Output knowledge created by this message is the confirmation that: (1) the Kimi-K2.5 INT4 model loads successfully without crashing; (2) the loading time is approximately 36 minutes total (not the ~90 seconds seen with MiniMax-M2.5); (3) each GPU consumes ~74GB during the loading phase, with more to come; and (4) the vLLM server will become ready after approximately 27 more minutes from the time of this message. This knowledge directly informs the next action: continue waiting, perhaps with a longer timeout.## The Broader Significance

This message exemplifies a pattern that recurs throughout large-scale ML deployment: the long wait between "launch" and "ready." In production environments, models of this scale (1T parameters, 547GB on disk) are not loaded in seconds or even minutes — they require careful orchestration of disk I/O, GPU memory allocation, NCCL topology establishment, and quantization kernel initialization. A 36-minute load time is not a bug; it's a physical constraint of moving half a terabyte of data across a PCIe bus into GPU memory.

The assistant's response to the timeout is instructive. Rather than assuming failure and restarting, it performs a structured diagnostic that distinguishes between "dead" and "slow." This is a critical skill in production ML engineering: knowing when to wait and when to intervene. The three-part diagnostic — process check, memory check, log check — provides a complete picture of system health with minimal overhead.

The message also highlights the asymmetry between different model formats. The MiniMax-M2.5 FP8 model (230B parameters, 215GB on disk) loaded in approximately 90 seconds, while the Kimi-K2.5 INT4 model (547GB on disk) takes 36 minutes.

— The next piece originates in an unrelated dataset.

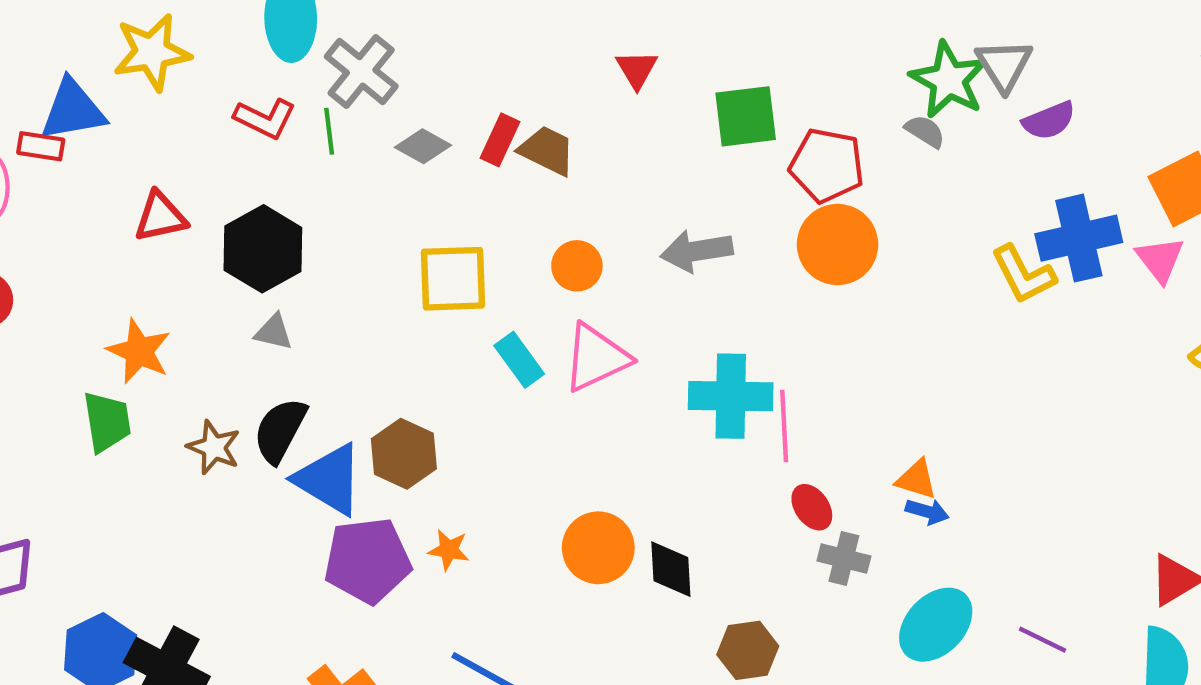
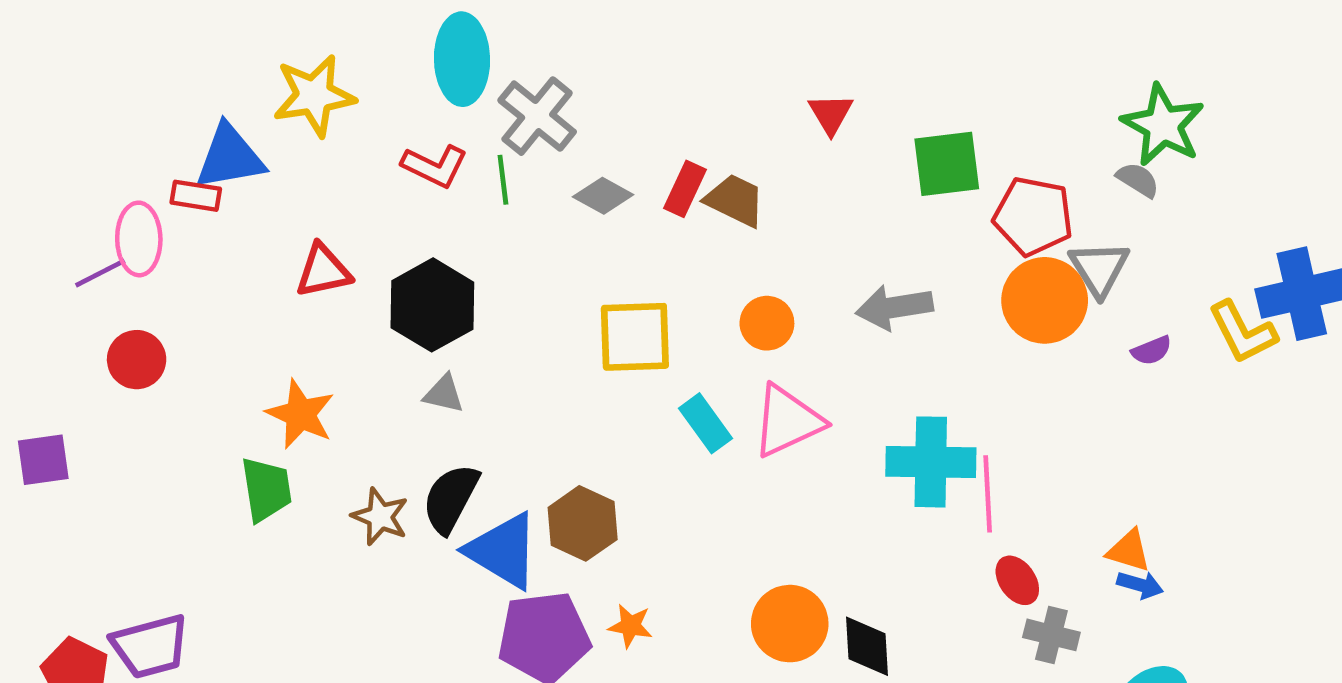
gray triangle: (1004, 65) -> (1099, 269), moved
purple semicircle: (1049, 121) -> (1152, 350), moved, size x0.7

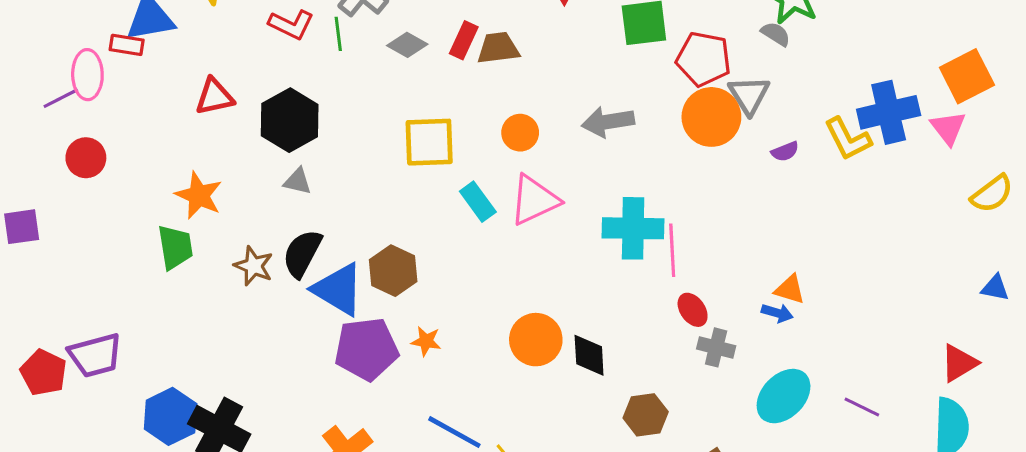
brown trapezoid: (735, 200) -> (498, 48), turned -33
orange triangle: (1129, 551) -> (790, 289), moved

The 24x difference in load time is not proportional to the 2.5x difference in disk size — it reflects the complexity of the compressed-tensors INT4 quantization scheme, the larger number of shards (64 vs presumably fewer for MiniMax), and the overhead of initializing the MLA attention backend on SM120 GPUs.

Conclusion

Message [msg 2357] is a masterclass in the mundane heroism of production ML engineering. It is not glamorous — no breakthrough algorithm, no novel architecture, no clever optimization. It is a status check. But within its three lines of output — a process ID, eight memory readings, and a progress bar — lies the entire story of deploying a 1-trillion-parameter language model on cutting-edge hardware. The process is alive. The GPUs are filling. The shards are loading. The model is coming.